Loch Lomond

Dealing with one of the worst droughts on record and then the largest, most destructive wildfires in California’s history, the Secretary of California’s Natural Resources Agency has his hands full. The Natural Resource Agency is a sprawling, cabinet-level state agency overseeing and coordinating 25 different departments, from Cal Fire to the Department of Water Resources with a lot to coordinate over the last several years. 
Yet Secretary John Laird, former City of Santa Cruz council member, two-term mayor, and three-term state assembly member found time to participate in the annual “Secchi Dip-In” at the Loch Lomond Recreation Area on July 28. Secretary Laird also helped christen a new, 22-passenger pontoon boat, “The Newell Jewel,” to be used on the lake for nature tours and carrying cargo for infrastructure improvements planned for the dam.   
After mentioning his concern about the wild fires raging around Redding last weekend, Laird spoke briefly to the Press Banner about critical issues facing the state. Responding to a question about the federal roll-back of many environmental regulations, Laird said he was concerned the state did not have the staff or the resources to “back-fill” the federal support the state has come to rely on for enforcement of environmental regulations.
“In the past, we have coordinated very well. My apprehension is we’re not staffed to do everything, and if the Feds walk away from some protections, and the state protections become supreme, we need to have the money and get staffed up to enforce state law,” Laird said.
Sharing the state’s water supply between northern California, the Central Valley and southern California seems to be a perennial issue in California- an issue that Laird actually studied as an undergraduate politics major at UCSC. This same issue has been the target of recent and sharp criticism from Republican Rep. Jeff Denham of Turlock over the most recent water allocation plan. This has included a visit by U.S. Secretary of the Interior Ryan Zinke to Turlock on the Denham’s invitation to help protest the proposed water allocation.
“We do water distribution and delivery jointly with the Feds and I’ve met with Secretary Ryan Zinke three times – and these issues are front and center.  The key issues for the State Water Board, as well as Department Fish and Wildlife, are increasing the flows into the Delta to sustain that ecosystem and protect endangered species. Meanwhile, we’ve been trying to reach voluntary agreements with various water districts on the allocation plan, and we’ll just have to see if these negotiations will bear fruit,” Laird said.
Now considered something of a legacy infrastructure project of Governor Jerry Brown’s administration, the Delta tunnels project, referred to as the California WaterFix, is, at $17.1 billion, one of the biggest and most expensive renovations to the California Water Project in a generation.  The project involves two massive tunnels through the Sacramento-San Joaquin Delta that will fundamentally change the way water is diverted through the delta to distribution points for the Central Valley and southern California. This project has been in planning and financing stages for most of Laird’s seven and half year term as Secretary of the Natural Resources Agency, and is finally “good to go”, according to Laird, “except perhaps for some law suits,” he added.

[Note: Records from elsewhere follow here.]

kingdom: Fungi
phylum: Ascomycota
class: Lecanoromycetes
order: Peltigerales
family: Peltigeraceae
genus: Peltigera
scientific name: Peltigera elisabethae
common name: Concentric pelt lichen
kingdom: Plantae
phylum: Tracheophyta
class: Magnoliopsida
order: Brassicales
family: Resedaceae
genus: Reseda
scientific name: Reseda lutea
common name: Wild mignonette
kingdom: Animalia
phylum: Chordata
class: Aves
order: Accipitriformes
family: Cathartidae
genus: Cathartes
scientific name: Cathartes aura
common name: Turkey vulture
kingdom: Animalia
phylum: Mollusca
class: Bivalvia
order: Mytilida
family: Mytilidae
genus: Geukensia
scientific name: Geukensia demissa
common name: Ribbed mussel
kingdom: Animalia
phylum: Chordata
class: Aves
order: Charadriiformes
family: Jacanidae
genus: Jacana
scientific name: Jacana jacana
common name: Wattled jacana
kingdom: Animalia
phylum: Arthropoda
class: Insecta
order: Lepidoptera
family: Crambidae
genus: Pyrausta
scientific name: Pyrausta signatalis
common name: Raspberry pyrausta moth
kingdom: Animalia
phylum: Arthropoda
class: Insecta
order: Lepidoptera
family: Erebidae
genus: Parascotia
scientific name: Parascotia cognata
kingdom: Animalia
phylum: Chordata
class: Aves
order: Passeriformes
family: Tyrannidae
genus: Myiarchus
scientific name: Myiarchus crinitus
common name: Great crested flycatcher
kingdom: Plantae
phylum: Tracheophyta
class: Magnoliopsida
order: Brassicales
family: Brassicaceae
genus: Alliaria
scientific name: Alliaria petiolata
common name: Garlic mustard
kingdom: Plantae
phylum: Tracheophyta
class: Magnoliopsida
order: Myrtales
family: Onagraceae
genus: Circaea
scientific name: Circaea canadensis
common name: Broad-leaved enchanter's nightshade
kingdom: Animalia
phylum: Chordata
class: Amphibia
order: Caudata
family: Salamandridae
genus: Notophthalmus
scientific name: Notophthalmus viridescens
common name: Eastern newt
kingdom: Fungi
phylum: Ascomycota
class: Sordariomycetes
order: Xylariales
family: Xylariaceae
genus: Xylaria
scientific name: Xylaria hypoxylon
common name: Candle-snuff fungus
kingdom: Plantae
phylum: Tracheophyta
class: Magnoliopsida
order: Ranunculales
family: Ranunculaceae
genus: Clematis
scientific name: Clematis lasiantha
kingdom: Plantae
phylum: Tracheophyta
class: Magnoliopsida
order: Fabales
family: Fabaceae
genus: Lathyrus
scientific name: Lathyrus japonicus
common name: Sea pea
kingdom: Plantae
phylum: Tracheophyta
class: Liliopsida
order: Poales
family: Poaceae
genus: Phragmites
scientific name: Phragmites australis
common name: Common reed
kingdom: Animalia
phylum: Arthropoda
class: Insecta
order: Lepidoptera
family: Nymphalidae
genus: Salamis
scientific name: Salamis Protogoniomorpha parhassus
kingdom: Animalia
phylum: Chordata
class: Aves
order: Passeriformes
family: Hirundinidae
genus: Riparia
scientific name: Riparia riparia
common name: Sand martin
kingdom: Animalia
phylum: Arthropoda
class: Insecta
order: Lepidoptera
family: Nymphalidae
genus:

The project has drawn fierce opposition from environmental groups, arguing the state needs to simply reduce its draw of water from the Delta, and yet has also been received with a good deal of skepticism by central valley farmers and water districts in southern California.
State Department of Water Resources (DWR) officials wrote in a permit application that, “It takes the sophisticated use of water to make California the most populous state in the nation, with the most productive farm economy and a rich abundance of wildlife and natural beauty. DWR pursues the California WaterFix to better protect native fish species in the Sacramento-San Joaquin Delta and to safeguard water supplies for future generations,” as reported in the Sacramento Bee.
A rider in federal budget legislation for the U.S. Department of the Interior, inserted by Republican Rep. Ken Calvert, Riverside County, included a provision prohibiting state or federal lawsuits against the California WaterFix project.  Oddly enough, although Governor Brown and the State Natural Resources Agency has tirelessly advocated for the project, they reject a federal mandate against environmental-related law suits against it- as a matter of principal.    
“It’s just not right to exempt a project from due process. We’ve been working for seven and half years with the stakeholders to make it legal so it can withstand a legal test and there should not be immunity to a legal challenge,” Laird said.    
Unlike most counties in the Central Valley and southern California, Santa Cruz County does not import any of its water, and relies on the storage capacity of Loch Lomond to protect itself from drought. Back at Loch Lomond, the water clarity measured by a simple yet effective instrument in the Secchi Dip-in was somewhat obscured by a recent algae bloom. But the wildlife around the reservoir, including a fly-by of a bald eagle, seems to thriving.
Talking to a group of visitors at the Loch Lomond, after recognizing the ongoing tragedies of the Carr fire around Redding, Laird summed up by saying he didn’t want to sound too negative, but of the many natural resource issues he deals with, “If it’s going really well, it unfortunately never gets to my desk,” Laird said.